Created: January 19, 2022
Modified: January 19, 2022
Modified: January 19, 2022
creatine
This page is from my personal notes, and has not been specifically reviewed for public consumption. It might be incomplete, wrong, outdated, or stupid. Caveat lector.- In the cell, creatine is stored as phosphocreatine. It acts like a 'backup' adenosine:
- Phosphocreatine can can donate its phosphate group to turn an ADP molecule back into ATP, while itself reverting to plain creatine.
- Thus, having high levels of phosphocreatine effectively extends your ATP reserves. If a cell runs out of ATP, it just converts some phosphocreatine and immediately it's back in business.
- The conversion between creatine and phosphocreatine is catalyzed by specific enzymes, 'creatine kinases'. This occurs much faster than cellular respiration can create new ATP from glucose.
- Having more creatine gives you more short-term endurance. You can lift a few more reps, or sprint for a few seconds longer. It's proven effective for increasing the rate of muscle gain in weightlifting.
- For longer-term endurance activities, like distance running, cellular respiration ultimately becomes the bottleneck after your phosphocreatine reserves burn down. Creatine supplementation would make no difference here.
- Creatine may have nootropic effects?
- Creatine monohydrate is one of the best-studied and safest supplements in existence.

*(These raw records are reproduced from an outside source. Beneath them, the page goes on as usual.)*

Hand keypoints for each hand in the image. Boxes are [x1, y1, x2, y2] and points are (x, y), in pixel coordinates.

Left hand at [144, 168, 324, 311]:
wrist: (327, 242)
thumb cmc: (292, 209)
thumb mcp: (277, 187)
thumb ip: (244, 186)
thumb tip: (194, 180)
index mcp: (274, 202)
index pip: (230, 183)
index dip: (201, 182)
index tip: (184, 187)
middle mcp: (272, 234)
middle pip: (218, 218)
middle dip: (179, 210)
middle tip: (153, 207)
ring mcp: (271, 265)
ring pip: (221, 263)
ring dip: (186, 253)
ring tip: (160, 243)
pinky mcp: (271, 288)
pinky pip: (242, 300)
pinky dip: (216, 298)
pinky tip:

- Side effects of supplementing creatine:
- It draws additional water into cells, causing bloating and increasing your water weight -- most people tend to gain a few pounds while they're on it. But this is temporary; when you stop taking it your cells return to their previous equilibirium and
- It has a reputation for kidney concerns, but this is unfair and due to confusion. Because the kidneys are responsible for filtering creatinine (the metabolite of creatine) out of the blood, kidney function tests measure the level of creatinine; high levels of are supposed to indicate kidney problems. For a long time people got confused and thought that supplementing creatine must damage your kidneys, because it causes you to fail kidney health tests. But of course the increase in creatinine is explained away by the creatine supplementation. There's no evidence or proposed mechanism (that I'm aware of) for creatine actually damaging anyone's kidneys.
- My NP Jess advised me to stop taking creatine a week before coming in for PrEP lab work.